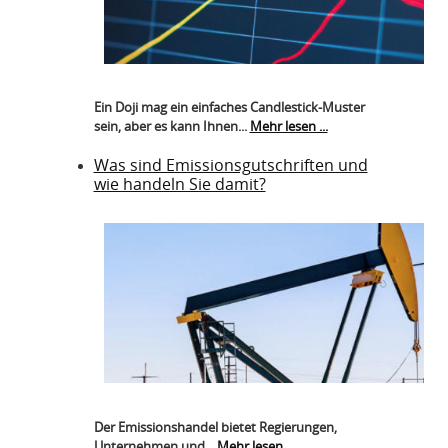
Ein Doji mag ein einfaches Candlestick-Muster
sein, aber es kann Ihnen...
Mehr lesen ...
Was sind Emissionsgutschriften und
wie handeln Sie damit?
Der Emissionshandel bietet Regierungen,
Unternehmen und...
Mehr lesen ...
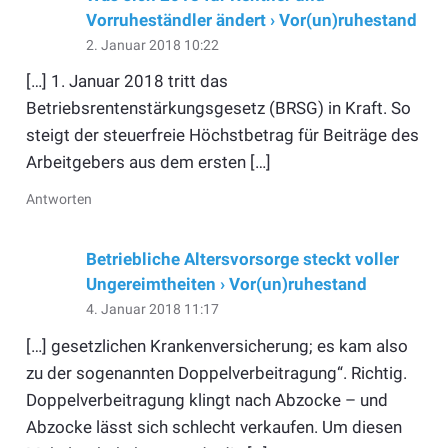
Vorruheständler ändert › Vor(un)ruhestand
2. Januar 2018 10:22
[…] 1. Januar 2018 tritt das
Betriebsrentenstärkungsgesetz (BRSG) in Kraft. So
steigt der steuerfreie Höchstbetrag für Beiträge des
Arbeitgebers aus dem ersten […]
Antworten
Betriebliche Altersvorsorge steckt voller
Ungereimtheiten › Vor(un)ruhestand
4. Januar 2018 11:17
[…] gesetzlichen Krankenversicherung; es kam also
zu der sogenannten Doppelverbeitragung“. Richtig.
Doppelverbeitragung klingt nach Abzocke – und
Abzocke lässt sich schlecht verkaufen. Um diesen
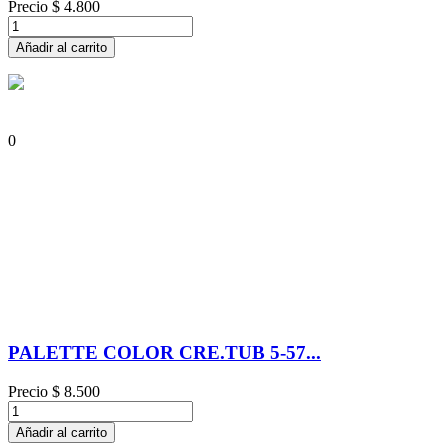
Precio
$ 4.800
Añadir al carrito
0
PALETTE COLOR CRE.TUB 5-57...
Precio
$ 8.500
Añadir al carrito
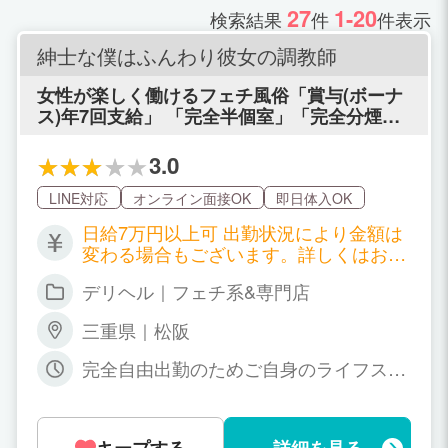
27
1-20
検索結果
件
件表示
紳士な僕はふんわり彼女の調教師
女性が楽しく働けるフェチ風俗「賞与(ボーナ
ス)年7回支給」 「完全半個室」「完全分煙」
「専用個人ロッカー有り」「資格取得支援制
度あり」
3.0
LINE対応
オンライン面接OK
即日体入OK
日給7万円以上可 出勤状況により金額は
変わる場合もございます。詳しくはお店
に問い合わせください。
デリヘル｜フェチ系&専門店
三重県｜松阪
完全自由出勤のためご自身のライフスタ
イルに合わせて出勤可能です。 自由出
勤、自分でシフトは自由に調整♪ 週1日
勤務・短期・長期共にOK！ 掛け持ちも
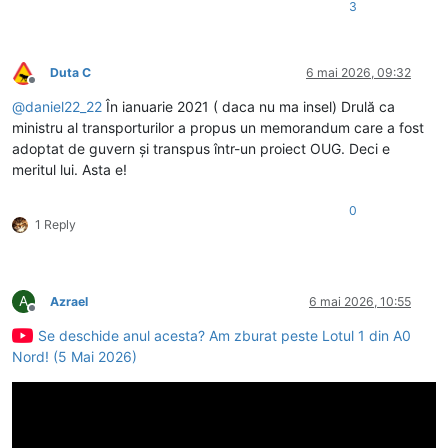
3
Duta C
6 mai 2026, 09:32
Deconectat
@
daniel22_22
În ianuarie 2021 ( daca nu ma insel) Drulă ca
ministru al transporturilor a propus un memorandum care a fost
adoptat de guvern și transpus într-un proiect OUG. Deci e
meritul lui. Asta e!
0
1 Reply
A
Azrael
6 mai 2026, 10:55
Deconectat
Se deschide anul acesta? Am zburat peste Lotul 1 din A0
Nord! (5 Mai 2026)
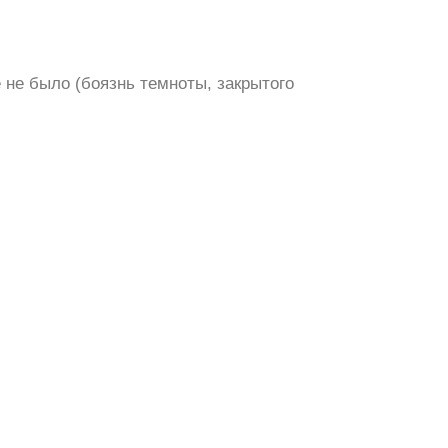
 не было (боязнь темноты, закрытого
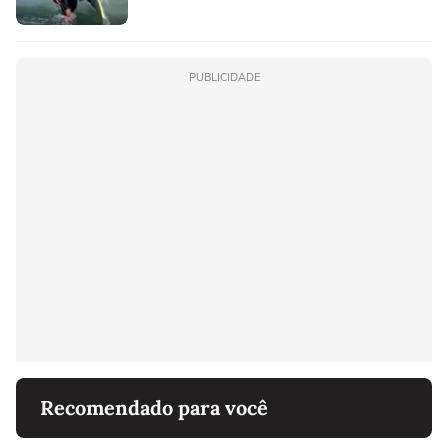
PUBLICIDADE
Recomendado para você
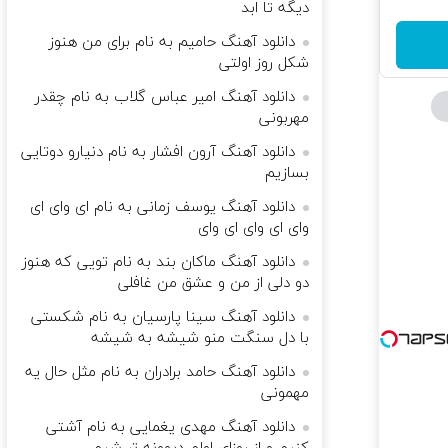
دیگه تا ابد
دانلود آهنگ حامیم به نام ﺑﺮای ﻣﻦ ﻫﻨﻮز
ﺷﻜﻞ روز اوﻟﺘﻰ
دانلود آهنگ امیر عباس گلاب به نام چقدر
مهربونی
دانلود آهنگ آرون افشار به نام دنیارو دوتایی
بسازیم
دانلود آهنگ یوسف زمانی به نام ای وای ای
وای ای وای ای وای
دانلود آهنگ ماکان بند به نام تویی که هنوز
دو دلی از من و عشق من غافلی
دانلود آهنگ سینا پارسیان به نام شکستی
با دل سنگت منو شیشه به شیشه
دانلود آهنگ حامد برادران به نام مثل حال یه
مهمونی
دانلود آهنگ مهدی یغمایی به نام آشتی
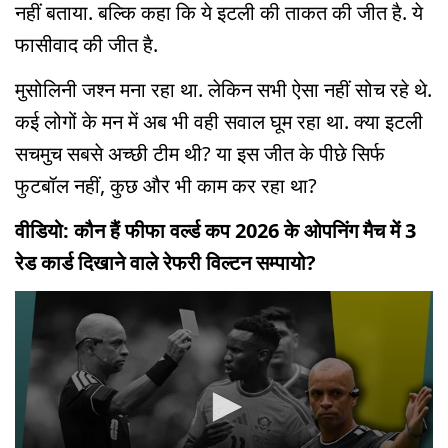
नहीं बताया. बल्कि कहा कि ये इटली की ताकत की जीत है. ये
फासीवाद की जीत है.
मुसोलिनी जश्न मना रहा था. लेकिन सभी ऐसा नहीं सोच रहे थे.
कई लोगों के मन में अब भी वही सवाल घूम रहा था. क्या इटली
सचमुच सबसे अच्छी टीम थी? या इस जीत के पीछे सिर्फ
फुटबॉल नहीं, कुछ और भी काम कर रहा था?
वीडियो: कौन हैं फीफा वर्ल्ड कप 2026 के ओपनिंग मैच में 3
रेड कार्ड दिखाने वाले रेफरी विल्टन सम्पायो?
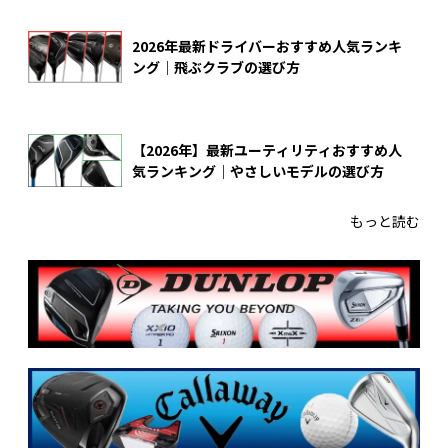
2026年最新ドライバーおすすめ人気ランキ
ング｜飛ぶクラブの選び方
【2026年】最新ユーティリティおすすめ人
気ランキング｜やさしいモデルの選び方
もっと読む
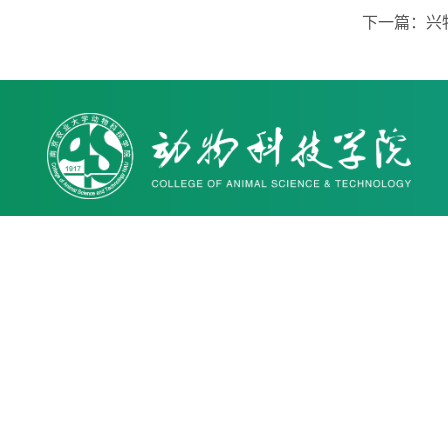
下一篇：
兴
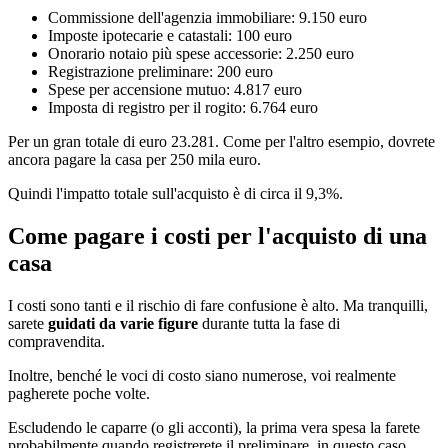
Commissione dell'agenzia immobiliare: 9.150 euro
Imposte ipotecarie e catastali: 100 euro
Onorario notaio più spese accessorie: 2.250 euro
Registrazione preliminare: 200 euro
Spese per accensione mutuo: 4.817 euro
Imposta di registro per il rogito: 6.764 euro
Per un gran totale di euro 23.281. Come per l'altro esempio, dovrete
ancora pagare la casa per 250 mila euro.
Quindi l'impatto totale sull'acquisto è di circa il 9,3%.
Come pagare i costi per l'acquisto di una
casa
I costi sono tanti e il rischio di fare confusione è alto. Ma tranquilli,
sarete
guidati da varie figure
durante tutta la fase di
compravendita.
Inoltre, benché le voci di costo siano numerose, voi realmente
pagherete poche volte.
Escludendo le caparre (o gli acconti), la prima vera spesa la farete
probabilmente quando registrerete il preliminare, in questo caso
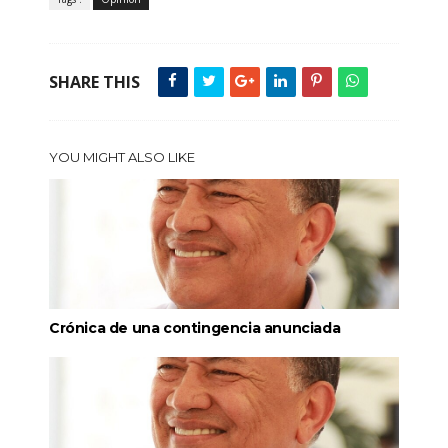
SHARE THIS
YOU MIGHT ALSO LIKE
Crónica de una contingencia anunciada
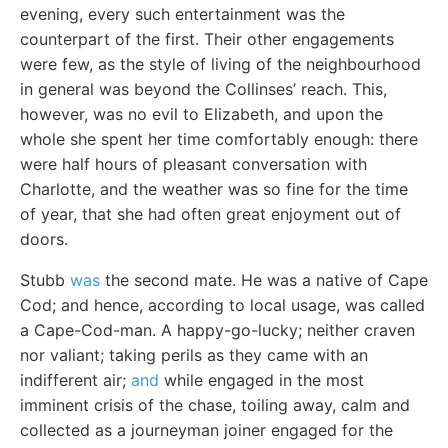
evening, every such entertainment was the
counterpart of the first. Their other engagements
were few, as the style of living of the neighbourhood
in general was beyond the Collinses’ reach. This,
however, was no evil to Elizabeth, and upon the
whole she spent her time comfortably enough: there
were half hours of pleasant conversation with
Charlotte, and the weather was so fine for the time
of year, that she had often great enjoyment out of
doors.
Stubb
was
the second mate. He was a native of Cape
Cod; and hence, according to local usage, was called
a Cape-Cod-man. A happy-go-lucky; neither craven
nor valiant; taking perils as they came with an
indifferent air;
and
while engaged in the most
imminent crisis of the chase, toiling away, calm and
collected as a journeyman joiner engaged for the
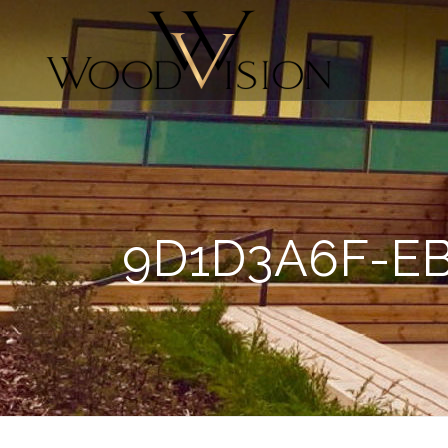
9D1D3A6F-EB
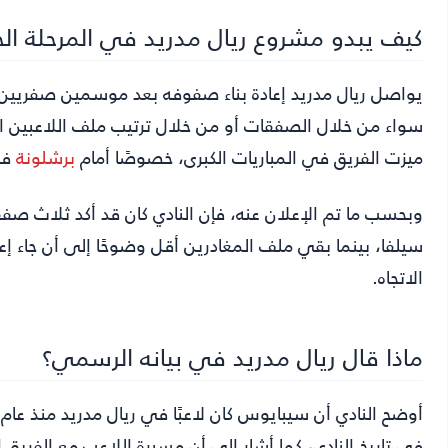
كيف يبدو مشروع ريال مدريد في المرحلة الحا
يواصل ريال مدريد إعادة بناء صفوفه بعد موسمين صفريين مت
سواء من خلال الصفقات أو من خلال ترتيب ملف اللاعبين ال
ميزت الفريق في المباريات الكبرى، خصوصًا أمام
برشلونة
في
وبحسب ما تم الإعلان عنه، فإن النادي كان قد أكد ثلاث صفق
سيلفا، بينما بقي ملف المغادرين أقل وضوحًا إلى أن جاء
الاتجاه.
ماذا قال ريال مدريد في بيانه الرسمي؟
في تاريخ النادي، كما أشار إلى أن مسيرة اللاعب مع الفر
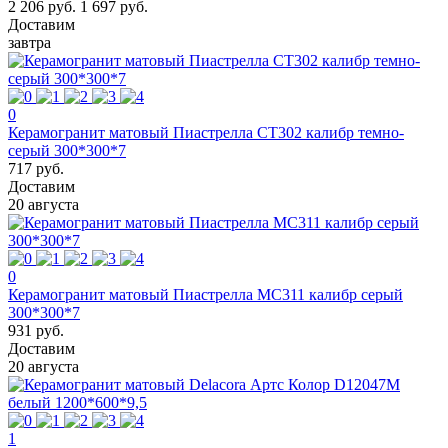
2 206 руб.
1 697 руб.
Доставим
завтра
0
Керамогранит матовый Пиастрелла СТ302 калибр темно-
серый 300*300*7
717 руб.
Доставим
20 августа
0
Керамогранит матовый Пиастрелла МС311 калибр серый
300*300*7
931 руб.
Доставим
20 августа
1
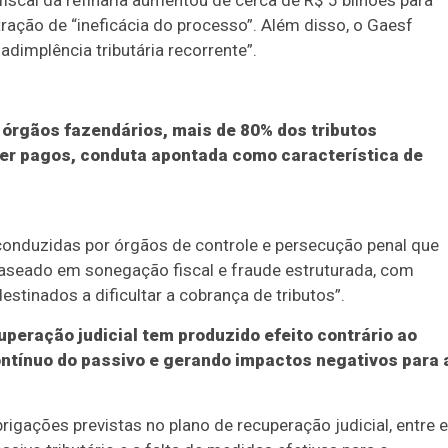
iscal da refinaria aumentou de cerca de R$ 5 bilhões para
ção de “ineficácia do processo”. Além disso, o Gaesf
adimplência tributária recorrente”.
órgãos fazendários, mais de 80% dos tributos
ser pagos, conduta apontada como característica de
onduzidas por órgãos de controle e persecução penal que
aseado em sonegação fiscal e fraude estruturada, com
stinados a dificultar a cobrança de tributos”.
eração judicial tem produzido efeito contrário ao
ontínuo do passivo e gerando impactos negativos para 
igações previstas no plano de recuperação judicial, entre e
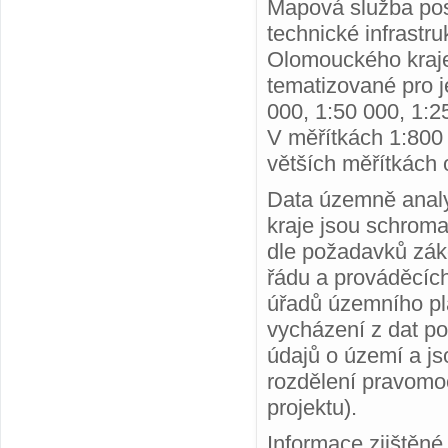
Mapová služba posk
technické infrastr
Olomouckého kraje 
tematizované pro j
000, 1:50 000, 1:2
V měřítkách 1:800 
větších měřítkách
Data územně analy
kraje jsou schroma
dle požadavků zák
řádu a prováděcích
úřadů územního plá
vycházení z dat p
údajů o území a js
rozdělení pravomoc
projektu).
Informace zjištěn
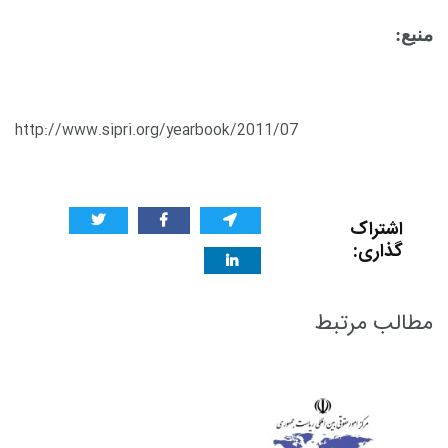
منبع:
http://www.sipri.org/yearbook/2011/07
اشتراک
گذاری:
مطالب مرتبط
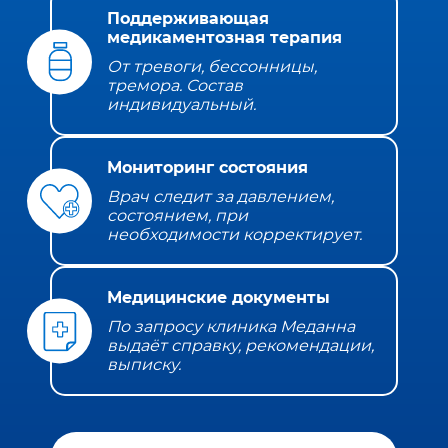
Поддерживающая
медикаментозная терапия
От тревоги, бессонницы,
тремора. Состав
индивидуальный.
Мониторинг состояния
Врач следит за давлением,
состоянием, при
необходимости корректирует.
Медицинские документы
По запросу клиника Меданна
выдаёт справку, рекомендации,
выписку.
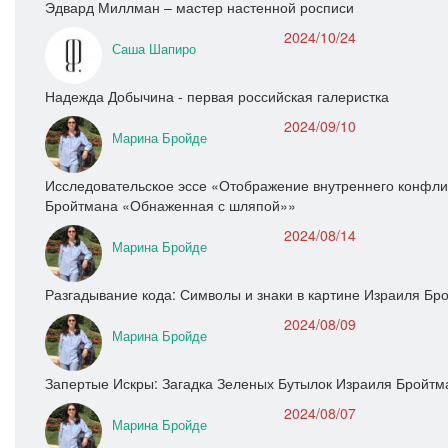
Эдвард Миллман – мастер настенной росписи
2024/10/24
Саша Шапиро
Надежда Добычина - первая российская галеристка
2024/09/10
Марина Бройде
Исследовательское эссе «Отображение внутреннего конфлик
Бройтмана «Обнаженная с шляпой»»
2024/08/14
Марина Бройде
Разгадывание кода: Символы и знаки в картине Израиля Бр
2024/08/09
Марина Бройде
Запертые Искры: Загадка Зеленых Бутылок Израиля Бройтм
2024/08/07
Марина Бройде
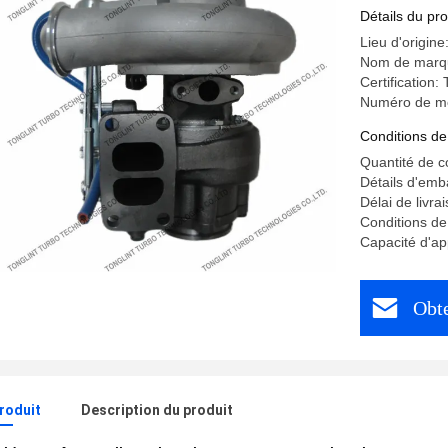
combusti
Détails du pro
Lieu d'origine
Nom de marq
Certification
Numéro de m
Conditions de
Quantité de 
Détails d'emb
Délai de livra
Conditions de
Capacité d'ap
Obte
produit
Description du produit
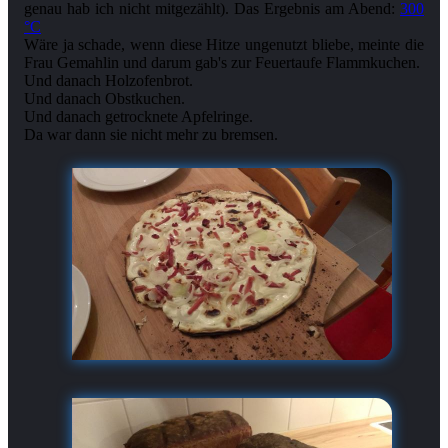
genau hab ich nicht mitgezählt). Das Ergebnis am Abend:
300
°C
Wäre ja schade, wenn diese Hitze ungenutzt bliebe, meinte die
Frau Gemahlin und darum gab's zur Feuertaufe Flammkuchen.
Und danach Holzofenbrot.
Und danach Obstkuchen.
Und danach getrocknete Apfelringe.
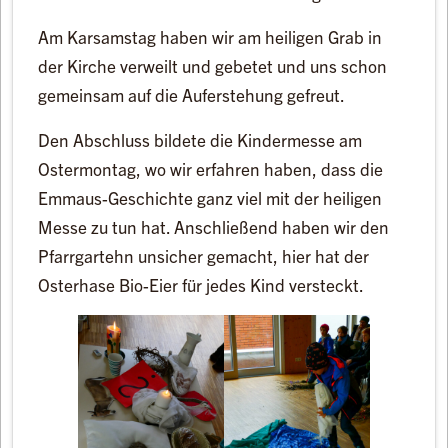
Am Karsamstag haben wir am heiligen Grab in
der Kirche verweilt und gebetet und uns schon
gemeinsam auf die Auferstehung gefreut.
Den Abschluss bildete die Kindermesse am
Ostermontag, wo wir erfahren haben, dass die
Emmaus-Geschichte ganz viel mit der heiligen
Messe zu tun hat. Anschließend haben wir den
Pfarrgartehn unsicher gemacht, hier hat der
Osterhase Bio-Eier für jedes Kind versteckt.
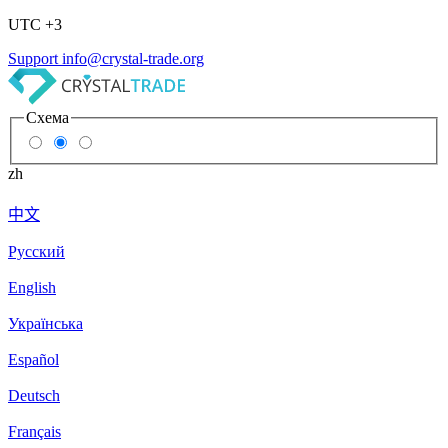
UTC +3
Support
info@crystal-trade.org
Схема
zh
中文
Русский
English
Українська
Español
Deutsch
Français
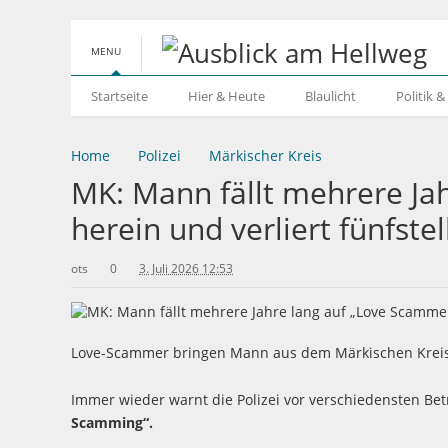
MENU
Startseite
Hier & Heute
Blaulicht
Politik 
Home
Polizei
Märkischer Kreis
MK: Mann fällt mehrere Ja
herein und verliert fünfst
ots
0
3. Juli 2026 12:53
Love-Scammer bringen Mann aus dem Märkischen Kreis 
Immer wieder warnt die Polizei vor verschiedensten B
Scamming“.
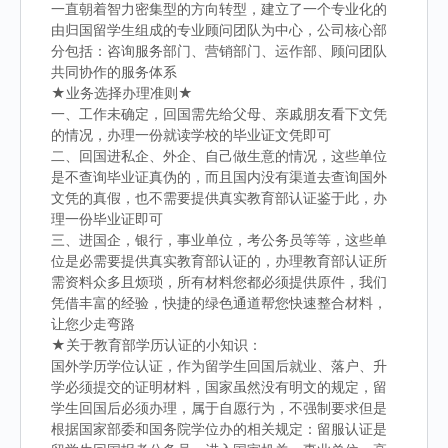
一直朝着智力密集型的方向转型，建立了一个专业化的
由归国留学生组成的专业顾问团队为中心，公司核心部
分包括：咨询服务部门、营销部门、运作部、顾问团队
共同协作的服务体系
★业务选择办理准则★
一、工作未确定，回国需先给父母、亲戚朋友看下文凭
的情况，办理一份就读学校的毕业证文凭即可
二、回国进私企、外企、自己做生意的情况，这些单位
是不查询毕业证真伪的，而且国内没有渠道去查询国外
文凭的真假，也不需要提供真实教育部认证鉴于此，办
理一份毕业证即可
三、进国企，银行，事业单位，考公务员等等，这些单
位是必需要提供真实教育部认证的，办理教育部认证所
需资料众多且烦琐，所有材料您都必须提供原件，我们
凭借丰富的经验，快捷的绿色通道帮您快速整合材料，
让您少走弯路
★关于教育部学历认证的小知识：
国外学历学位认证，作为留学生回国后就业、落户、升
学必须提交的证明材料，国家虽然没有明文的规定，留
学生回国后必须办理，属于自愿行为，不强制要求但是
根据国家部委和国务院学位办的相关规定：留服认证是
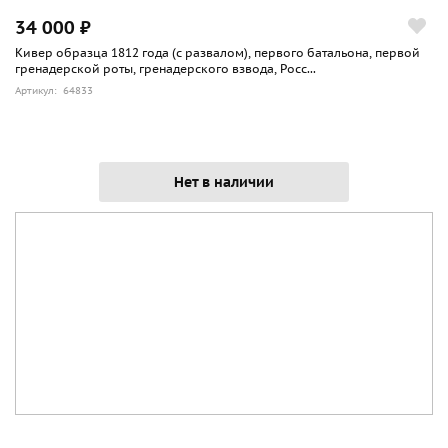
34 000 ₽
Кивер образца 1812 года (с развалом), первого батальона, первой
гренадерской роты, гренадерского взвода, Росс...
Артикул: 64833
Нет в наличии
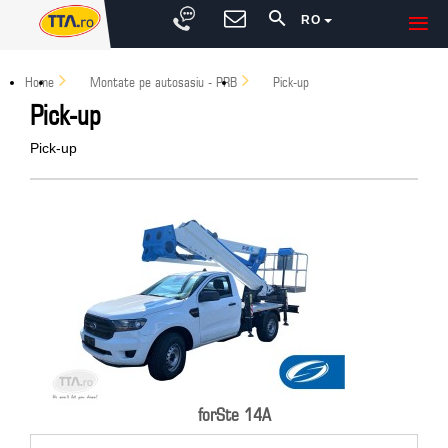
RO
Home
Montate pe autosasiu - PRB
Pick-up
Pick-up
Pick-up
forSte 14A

··········

## Task item
Once the line with "YOU MIGHT ALSO LIKE" is found above, print it and every line after it through the line with "imminent crisis of", exactly. Pictures stay out.

## Task output
YOU MIGHT ALSO LIKE
Crónica de una contingencia anunciada
evening, every such entertainment was the
counterpart of the first. Their other engagements
were few, as the style of living of the neighbourhood
in general was beyond the Collinses’ reach. This,
however, was no evil to Elizabeth, and upon the
whole she spent her time comfortably enough: there
were half hours of pleasant conversation with
Charlotte, and the weather was so fine for the time
of year, that she had often great enjoyment out of
doors.
Stubb
was
the second mate. He was a native of Cape
Cod; and hence, according to local usage, was called
a Cape-Cod-man. A happy-go-lucky; neither craven
nor valiant; taking perils as they came with an
indifferent air;
and
while engaged in the most
imminent crisis of the chase, toiling away, calm and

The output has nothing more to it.